▸ WORK REQUIRED
Examine each line of the listing below. Copy those in which the string "Temperature" appears.

▸ SUPPLIED RECORDS
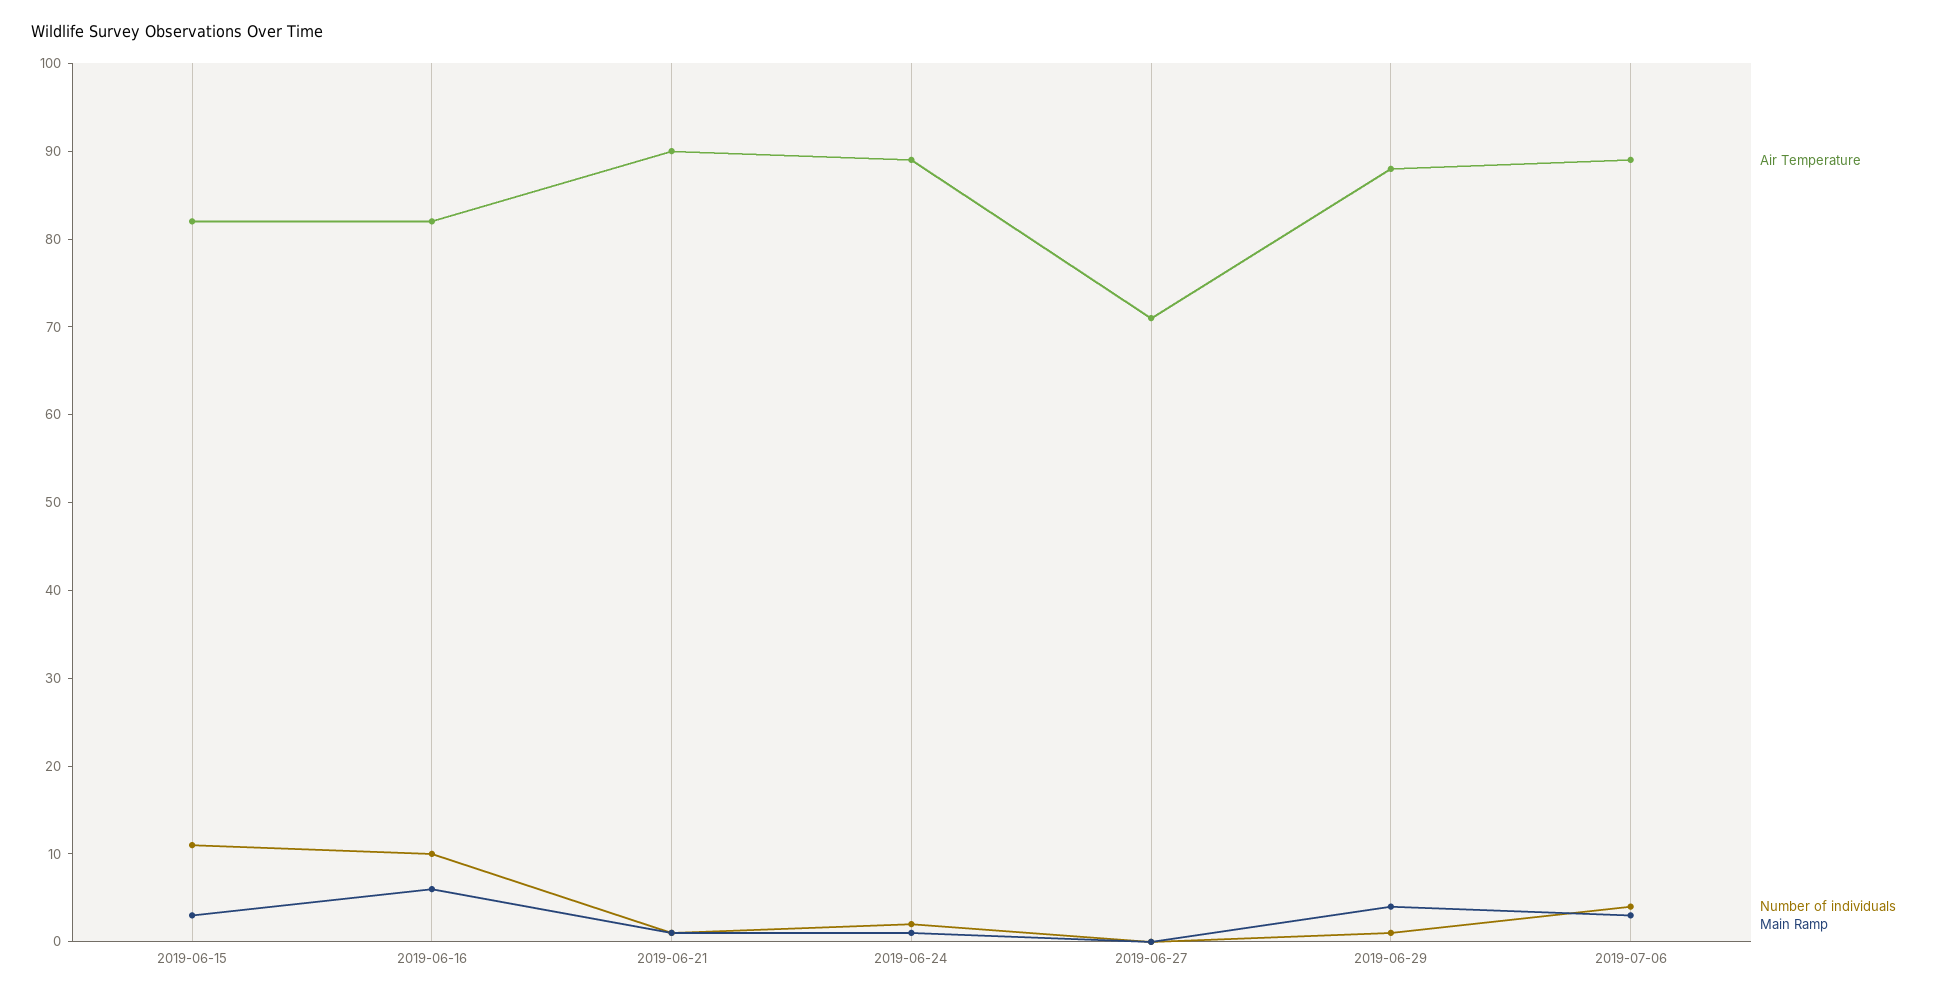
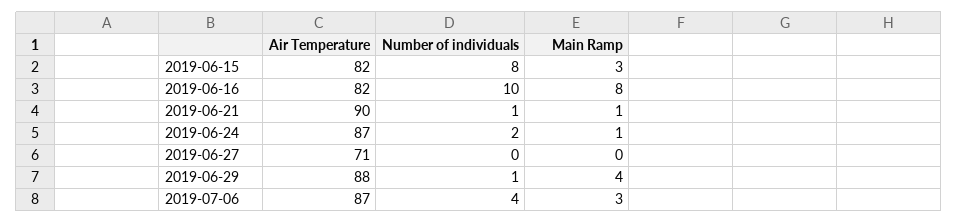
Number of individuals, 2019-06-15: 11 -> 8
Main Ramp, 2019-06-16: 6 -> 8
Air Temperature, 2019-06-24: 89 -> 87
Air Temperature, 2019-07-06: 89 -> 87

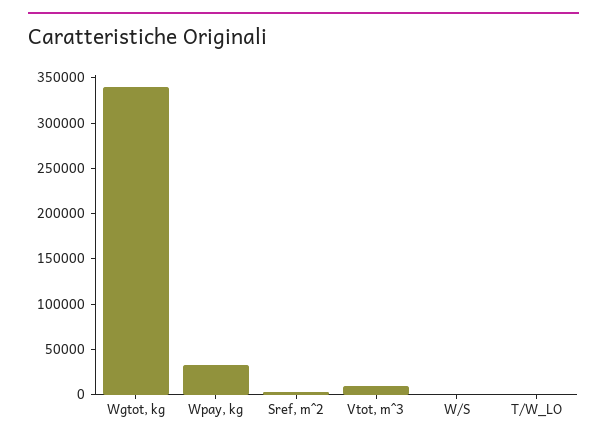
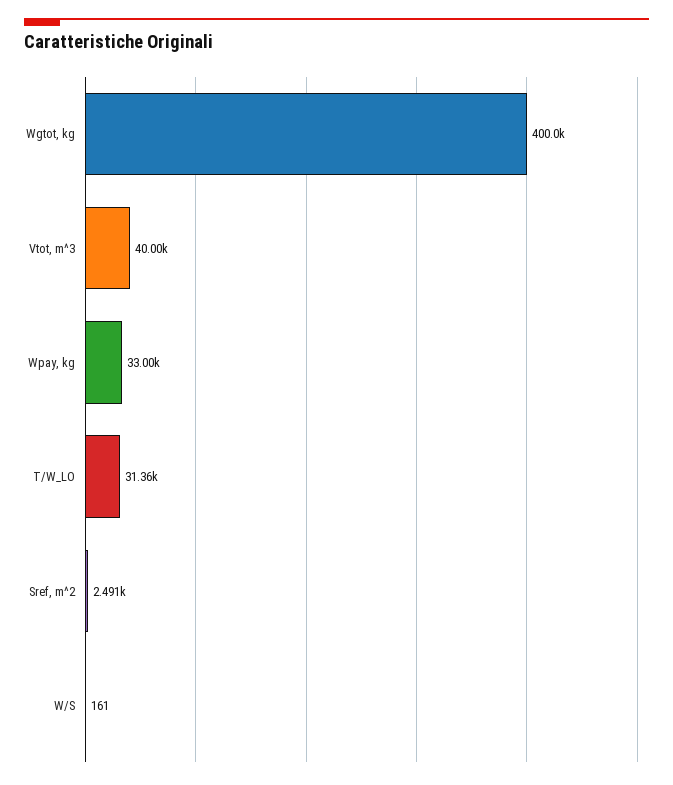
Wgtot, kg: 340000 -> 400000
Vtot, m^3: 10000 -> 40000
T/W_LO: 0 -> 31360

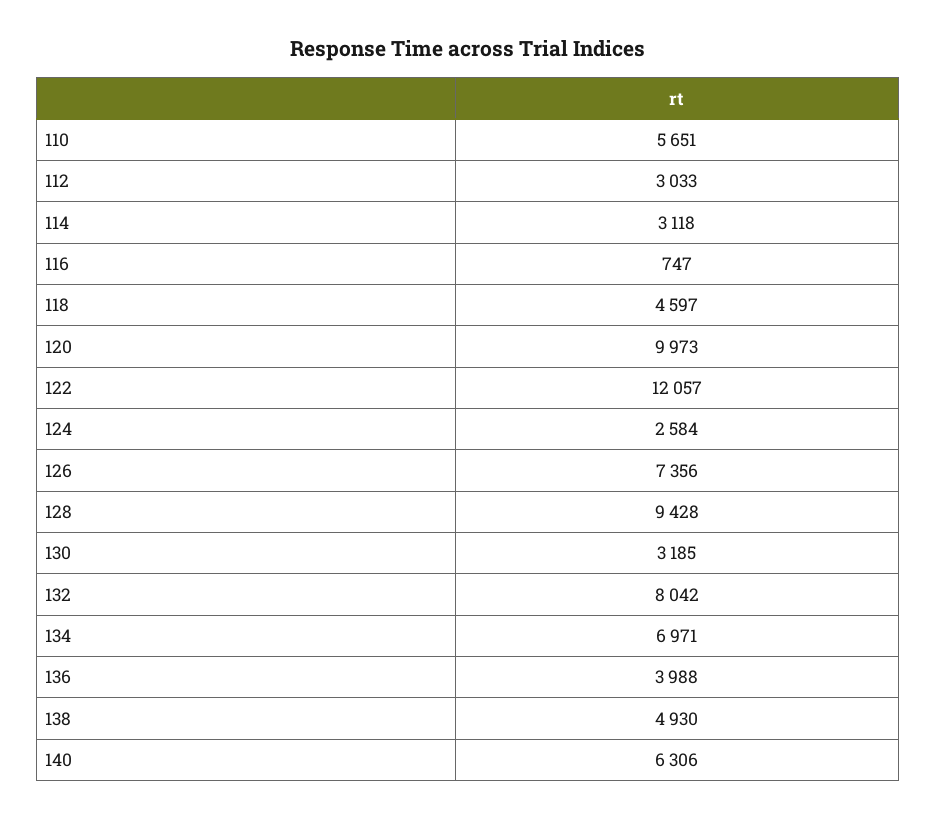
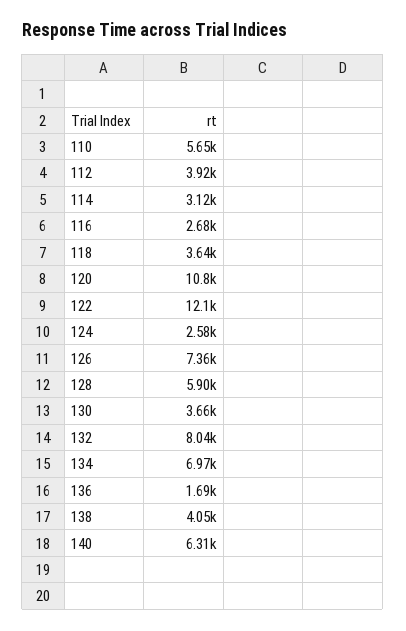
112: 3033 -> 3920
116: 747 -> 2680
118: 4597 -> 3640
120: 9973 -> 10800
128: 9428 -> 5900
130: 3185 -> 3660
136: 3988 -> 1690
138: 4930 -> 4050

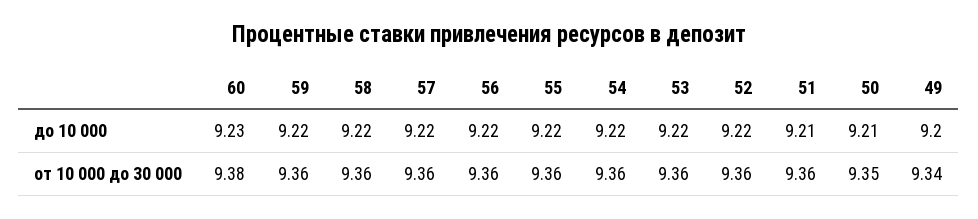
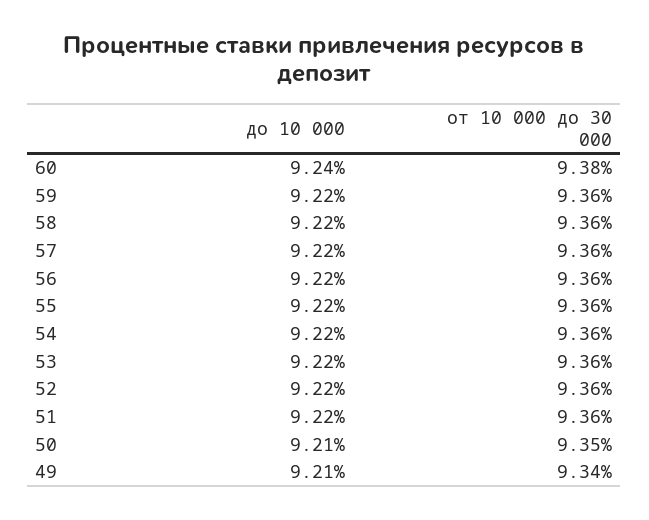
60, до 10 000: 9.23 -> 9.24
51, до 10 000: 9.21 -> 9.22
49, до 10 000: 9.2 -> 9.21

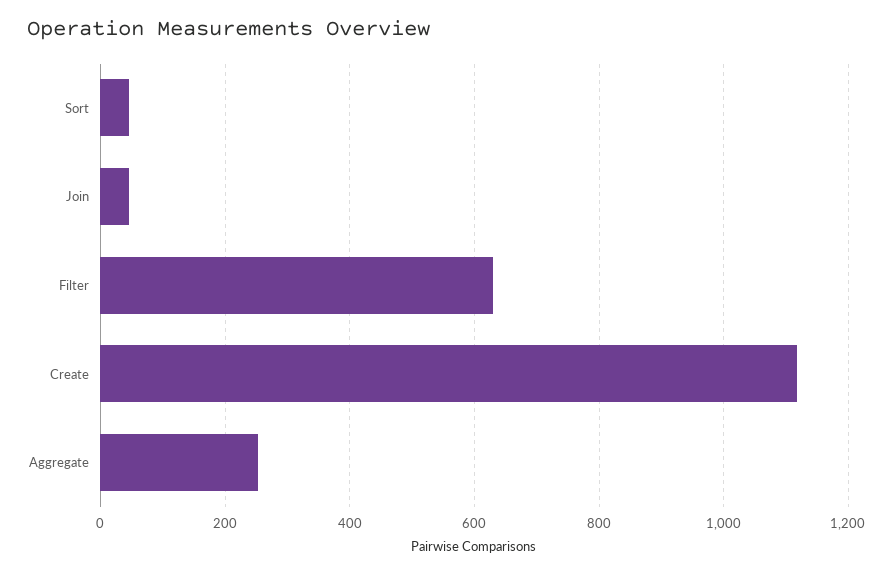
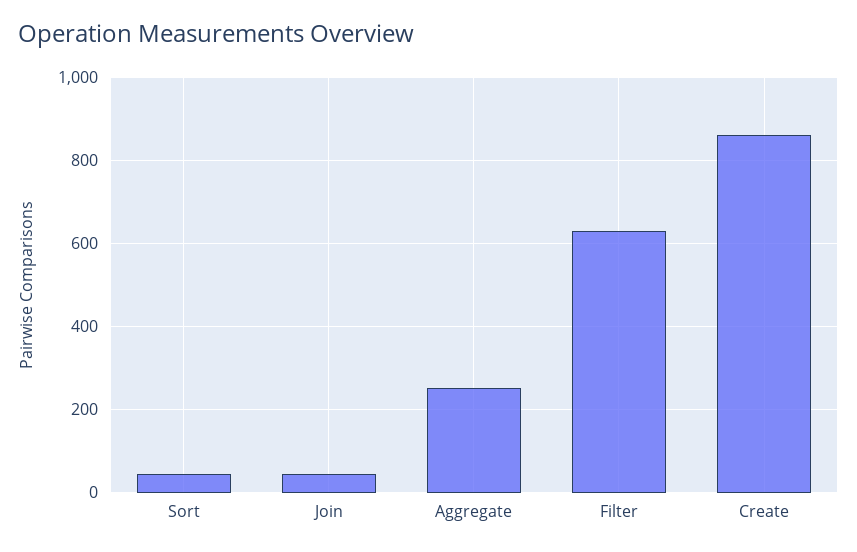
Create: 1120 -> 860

▸ RESULT FOR THIS TASK
Air Temperature, 2019-06-24: 89 -> 87
Air Temperature, 2019-07-06: 89 -> 87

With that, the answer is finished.